What is Bounce Email? Hard Bounces vs. Soft Bounces : What’s the Difference?

When an email message comes back to the sender or is unable to get delivered to a particular email address from the recipient’s mail server. It is called a Bounce Email.

what is bounce email

When I first heard about email marketing, I was blown away by how many terms I was required to learn. I continued drawing blanks on what terms actually indicated, for the first few months I was learning about email marketing.

The terms that gave me the most difficulty? Hard and soft bounces. 

Certainly, I knew that these were email deliverability terms. One was bad, and one was not eternally bad. And somehow I always got them jumbled up with each other (even today, I have to do multiple checks to make sure I’m on-point).

And I doubt I’m not alone. Since hard and soft bounce rates are two of the most important email marketing metrics you should be tracking, here’s a quick overview of these two email marketing terms.

 

Hard Bounces vs. Soft Bounces: What’s the Difference?

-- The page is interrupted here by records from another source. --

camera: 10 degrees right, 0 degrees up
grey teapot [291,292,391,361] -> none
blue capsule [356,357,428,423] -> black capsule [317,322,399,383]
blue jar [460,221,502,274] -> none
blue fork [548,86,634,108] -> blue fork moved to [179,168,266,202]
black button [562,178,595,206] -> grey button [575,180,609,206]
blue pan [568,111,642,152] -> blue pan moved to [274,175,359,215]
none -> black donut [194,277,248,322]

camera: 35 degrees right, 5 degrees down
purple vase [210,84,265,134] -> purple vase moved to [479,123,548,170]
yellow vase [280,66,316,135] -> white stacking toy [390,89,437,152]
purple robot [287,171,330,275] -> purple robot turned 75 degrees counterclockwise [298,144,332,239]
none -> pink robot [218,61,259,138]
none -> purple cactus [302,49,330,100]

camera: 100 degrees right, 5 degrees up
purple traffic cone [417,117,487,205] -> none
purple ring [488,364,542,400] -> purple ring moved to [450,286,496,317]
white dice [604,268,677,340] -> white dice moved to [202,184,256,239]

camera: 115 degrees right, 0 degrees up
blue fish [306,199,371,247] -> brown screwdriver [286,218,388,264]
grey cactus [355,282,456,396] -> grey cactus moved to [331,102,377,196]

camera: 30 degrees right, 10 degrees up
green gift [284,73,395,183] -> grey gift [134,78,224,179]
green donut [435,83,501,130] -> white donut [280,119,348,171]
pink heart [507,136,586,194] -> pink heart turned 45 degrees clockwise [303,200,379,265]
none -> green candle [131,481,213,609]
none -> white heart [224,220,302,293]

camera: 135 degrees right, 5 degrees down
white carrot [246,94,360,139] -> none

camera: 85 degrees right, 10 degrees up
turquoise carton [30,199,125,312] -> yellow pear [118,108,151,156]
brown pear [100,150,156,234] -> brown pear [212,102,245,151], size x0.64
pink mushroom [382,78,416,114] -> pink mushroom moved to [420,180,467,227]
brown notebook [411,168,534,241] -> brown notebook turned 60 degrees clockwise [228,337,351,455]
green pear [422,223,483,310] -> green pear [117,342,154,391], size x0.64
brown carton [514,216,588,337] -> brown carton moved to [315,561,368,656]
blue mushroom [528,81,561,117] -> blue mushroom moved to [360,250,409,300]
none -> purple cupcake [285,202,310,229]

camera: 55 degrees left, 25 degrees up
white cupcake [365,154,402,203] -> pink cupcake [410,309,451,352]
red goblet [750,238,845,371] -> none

When an email bounces in usual, it indicates it can’t be delivered to an inbox. “Hard” and “soft” indicate the two groupings of failures: one’s more permanent, and one’s less permanent. 

hard bounce is an email that couldn’t be delivered for strong reasons. Maybe the email’s a fake address, perhaps the email domain isn’t a real domain, or possibly the email recipient’s server won’t accept emails. There are lots of reasons that an email could be a hard bounce, but the gist of it is that it’s a permanent failure. You should eliminate all of these addresses from your list (if you’re a Clearalist customer, we’ll ensure hard bounce addresses won’t receive emails from you so your sender reputation remains intact). 

soft bounce is an email that couldn’t be delivered because of temporary speculations. An inbox may be full or the email file might be too large, for different reasons. If they get a soft bounce on an email sent, most email providers will stretch to try to deliver the email over for a few days. You should keep an eye on these addresses — if you see that the same ones are popping up over and over again, it’s best to exclude them.

Try to manage your total bounce rate under 2% because if it gets higher than that, and you’ll begin noticing some deliverability issues. You can use an Email Verification Tool to maintain your email list and stop such bounces.

And that’s pretty much it. Hard bounces = permanent delivery failures, while Soft bounces = temporary deliverability failures. Not as difficult as it first seems, but definitely just as significant.